Rewrite every line of the data below, substituting "camera" for each occurrence of "pose" and leaving everything else unchanged. Omit the pictures from your output.

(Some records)
.....

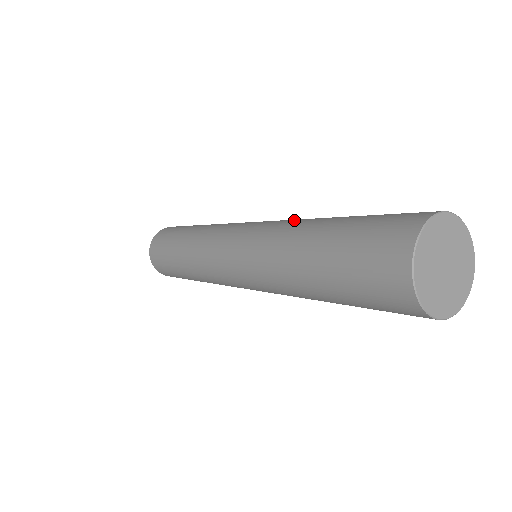
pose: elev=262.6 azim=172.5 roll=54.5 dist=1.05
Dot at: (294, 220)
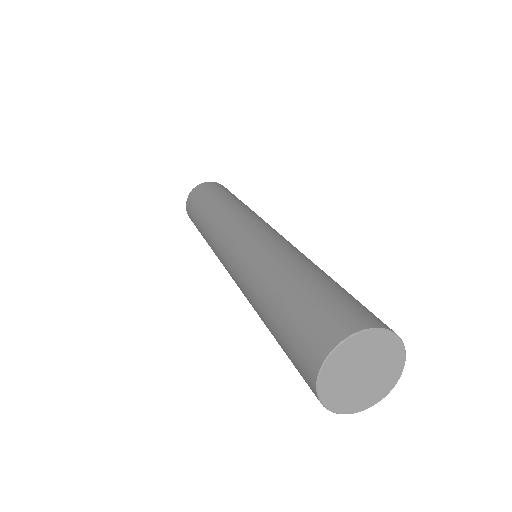
Dot at: occluded
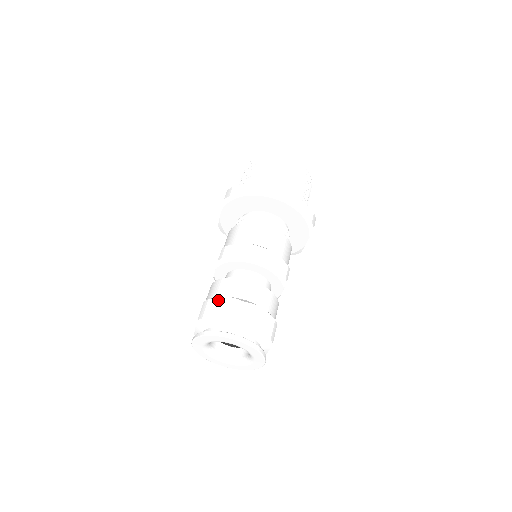
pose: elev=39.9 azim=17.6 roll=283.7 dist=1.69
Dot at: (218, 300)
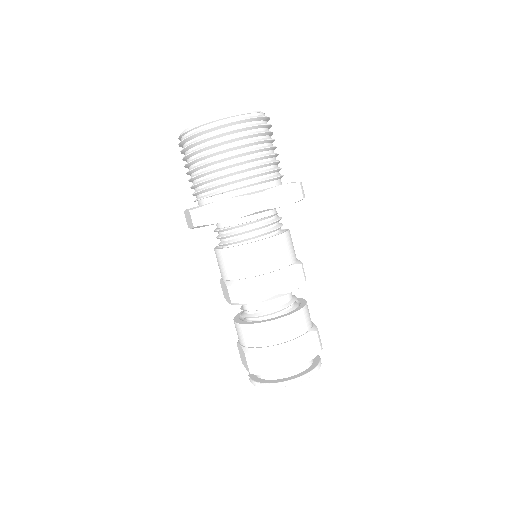
Dot at: (261, 352)
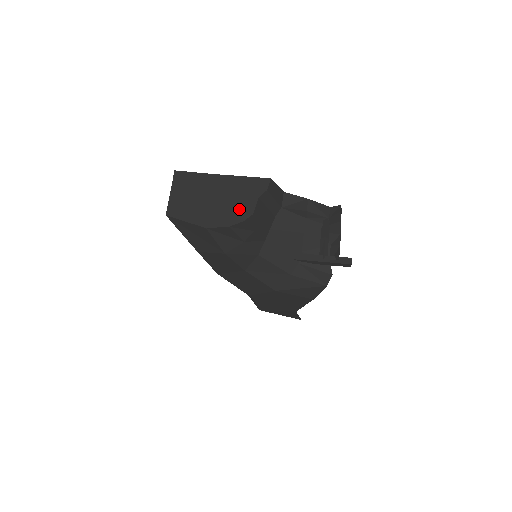
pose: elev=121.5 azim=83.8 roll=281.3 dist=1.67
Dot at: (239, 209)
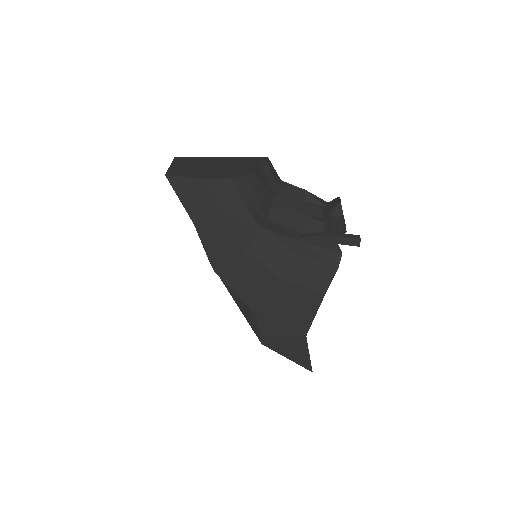
Dot at: (239, 170)
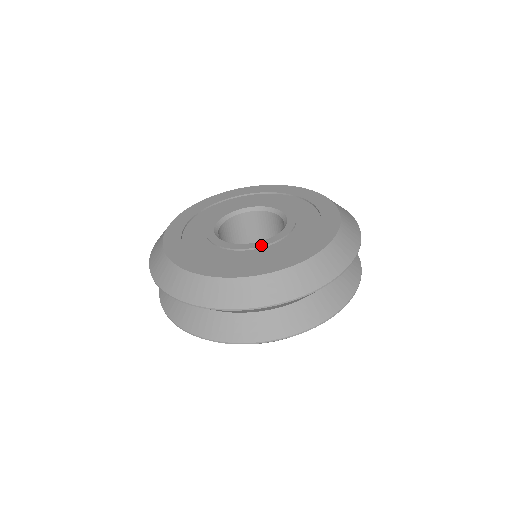
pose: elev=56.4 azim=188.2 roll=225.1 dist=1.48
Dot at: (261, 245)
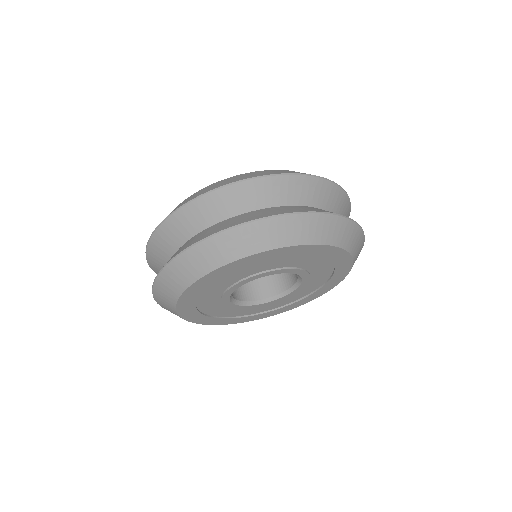
Dot at: occluded
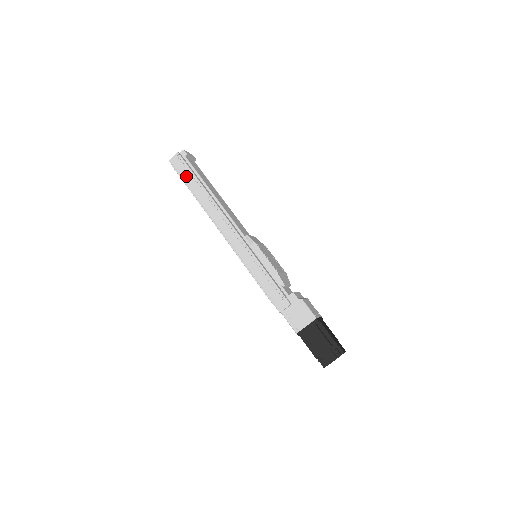
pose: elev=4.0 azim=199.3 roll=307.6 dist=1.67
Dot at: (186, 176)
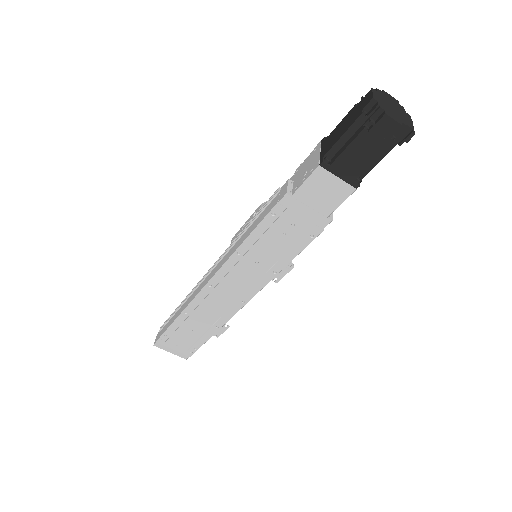
Dot at: (167, 326)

.....

COMPLETE ANSWER:
camera: elev=262.6 azim=172.5 roll=54.5 dist=1.05
Dot at: (294, 220)
Dot at: occluded
camera: elev=39.9 azim=17.6 roll=283.7 dist=1.69
Dot at: (218, 300)
Dot at: (261, 352)
camera: elev=121.5 azim=83.8 roll=281.3 dist=1.67
Dot at: (239, 209)
Dot at: (239, 170)
camera: elev=56.4 azim=188.2 roll=225.1 dist=1.48
Dot at: (261, 245)
Dot at: occluded
camera: elev=4.0 azim=199.3 roll=307.6 dist=1.67
Dot at: (186, 176)
Dot at: (167, 326)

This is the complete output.